Ни ее сарказм, ни ее острая ремарка не ускользнули от меня. Неравенство между полами так же нелепо, как и неравенство между расами. Как бы мне ни хотелось подробно обсудить и то и другое, у меня есть более насущная проблема.

– Но ты была поблизости, верно, Джиана?

В ее глазах и в голосе настороженность.

– Да…

– В школе рассказывали, что племена снабдили своих птиц железными когтями и клювами, чтобы превратить в оружие.

Никто не произносит ни слова.

– Была ли какая-нибудь из птиц полностью закована в железо?

Энтони хмурится, кривя губы.

– Закована?

– Доспехи, – поясняю я. – Полностью в доспехах.

– Доспехи для птиц? – Маттиа опирается руками, покрытыми светлыми густыми волосками, на круглый деревянный стол – клянусь, этот мужчина наполовину кабан.

Риччио ухмыляется:

– Я-то думал, единственное, что ты попробовала в Раксе, – это слюна Энтони.

Мои щеки покалывает от стыда.

– Оставь ее в покое, Риччио. И – нет. – Энтони наклоняет голову в разные стороны, шейные позвонки хрустят, как будто его тело сильно напряжено. – Только их клювы и когти были из железа.

Могла ли Бронвен назвать их железными воронами? Или я должна найти статуи, сделанные в честь смертоносных птиц?

– Кто-нибудь из них выжил?

– Те, кто выжил, слетелись в Шаббе, – говорит Риччио.

Я вздрагиваю:

– Шаббе?

– Ну, знаешь… тот крошечный остров на юге, который наш дорогой и справедливый король возжелал завоевать и сделал все или почти все ради этого. – Я так понимаю, Риччио действительно не нравится Марко.

– Я знаю все об этом королевстве.

Он кладет руку на спинку стула и поворачивается ко мне лицом.

– Правда?

– Да. Правда. Я знаю, что они дикари, которые ненавидят фейри и используют людей в качестве рабов, что побудило короля Косту воздвигнуть защитные стены вокруг их острова, чтобы защитить от них Люче. Что ознаменовало триумфальное окончание Магнабеллума. Великую войну между Люче и Шаббе, которая велась пять столетий назад. Знаю, что они практикуют магию крови, которая окрашивает их глаза в розовый цвет. Я также знаю, что только женщины обладают силой.
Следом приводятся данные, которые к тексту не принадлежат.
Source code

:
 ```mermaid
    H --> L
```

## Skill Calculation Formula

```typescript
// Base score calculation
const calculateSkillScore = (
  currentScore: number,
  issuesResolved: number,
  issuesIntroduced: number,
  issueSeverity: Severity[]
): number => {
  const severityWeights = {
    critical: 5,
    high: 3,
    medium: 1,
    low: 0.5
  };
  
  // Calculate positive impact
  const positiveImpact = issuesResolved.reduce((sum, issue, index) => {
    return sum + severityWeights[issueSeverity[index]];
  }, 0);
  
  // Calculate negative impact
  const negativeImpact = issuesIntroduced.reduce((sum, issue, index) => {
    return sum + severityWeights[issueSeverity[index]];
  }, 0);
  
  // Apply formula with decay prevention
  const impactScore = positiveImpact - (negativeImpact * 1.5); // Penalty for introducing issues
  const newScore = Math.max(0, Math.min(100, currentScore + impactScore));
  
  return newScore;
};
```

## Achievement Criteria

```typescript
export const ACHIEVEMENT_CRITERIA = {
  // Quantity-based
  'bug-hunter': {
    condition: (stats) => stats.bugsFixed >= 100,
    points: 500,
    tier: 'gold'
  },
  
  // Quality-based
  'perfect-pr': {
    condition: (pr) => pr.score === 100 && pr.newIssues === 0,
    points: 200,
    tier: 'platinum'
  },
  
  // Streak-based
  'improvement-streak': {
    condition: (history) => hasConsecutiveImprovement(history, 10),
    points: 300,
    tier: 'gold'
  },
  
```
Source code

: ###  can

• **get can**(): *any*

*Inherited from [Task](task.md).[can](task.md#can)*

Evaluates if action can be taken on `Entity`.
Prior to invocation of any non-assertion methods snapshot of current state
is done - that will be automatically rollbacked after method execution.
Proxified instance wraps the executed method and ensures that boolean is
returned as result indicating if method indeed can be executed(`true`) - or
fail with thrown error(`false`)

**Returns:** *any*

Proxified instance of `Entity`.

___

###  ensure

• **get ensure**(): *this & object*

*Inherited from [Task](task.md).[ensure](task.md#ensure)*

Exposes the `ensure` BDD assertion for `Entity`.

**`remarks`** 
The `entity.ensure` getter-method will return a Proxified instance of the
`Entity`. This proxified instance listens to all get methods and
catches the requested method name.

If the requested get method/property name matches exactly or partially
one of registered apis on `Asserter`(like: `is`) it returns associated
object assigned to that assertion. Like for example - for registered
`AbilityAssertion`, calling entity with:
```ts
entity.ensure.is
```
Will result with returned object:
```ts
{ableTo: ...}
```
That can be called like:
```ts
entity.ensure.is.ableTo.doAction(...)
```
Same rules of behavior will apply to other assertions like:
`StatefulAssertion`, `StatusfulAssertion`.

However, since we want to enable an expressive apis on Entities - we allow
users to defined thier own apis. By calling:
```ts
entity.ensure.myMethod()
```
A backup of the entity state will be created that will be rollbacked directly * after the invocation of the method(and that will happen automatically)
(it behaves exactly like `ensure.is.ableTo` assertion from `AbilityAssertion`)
Я обмакиваю палец в вино и провожу им по ободку своего бокала.

– Я не знала, что вороны слетелись к их берегам. – Тихий гул поднимается от стекла и пронизывает зловещую тишину. – Я понимаю, что оставаться в Люче они не могли, но почему не перебрались на восток, в Неббу? Я слышала, там невероятные леса и горы.

– Вороны отправились в Шаббе, потому что шаббины почитают животных. – Серые глаза Джианы отливали серебром в свете масляной лампы.

Мой палец застывает на середине круга. Ее откровение не заставляет меня внезапно почувствовать родство с ними, но оно заставляет усомниться в их варварстве.

Стул Риччио скрипит, когда он откидывается на него. Он вертит в руках бокал с вином, заставляя пузыриться сладкий напиток.

– Почему такой интерес к воронам?

Я вытираю мокрый палец о юбку.

– Потому что я была впервые в Раксе, и я помню, что кое-кто из людей помогал горному племени, – говорю я. – И вот я задумалась о Приманиви.

Риччио медленно кивает.

– Все те, кто помогал нападавшим, Фэллон… они пошли на дно вместе с племенем. Буквально.

– В смысле?

Маттиа постукивает костяшками пальцев по исцарапанной столешнице:

– После Приманиви Марко заманил несогласных на галеон, который потопил у южного побережья Люче, на кладбище лодок.

Мое сердце стучит так, что кажется, сейчас пробьет косточки корсета.

– Кладбище лодок?

Риччио наблюдает, как Джиана наполняет его бокал, и все же кажется, что он за много миль отсюда, плывет по течению Марелюче.

– Морские течения настолько дикие, что разобьют вдребезги любой корабль, который окажется в этих водах.

– Марко скормил их змеям? – задыхаюсь я от ужаса.

– Почему ты так удивлена? – Маттиа выходит из оцепенения. – Реджио всегда избавлялись от врагов таким способом.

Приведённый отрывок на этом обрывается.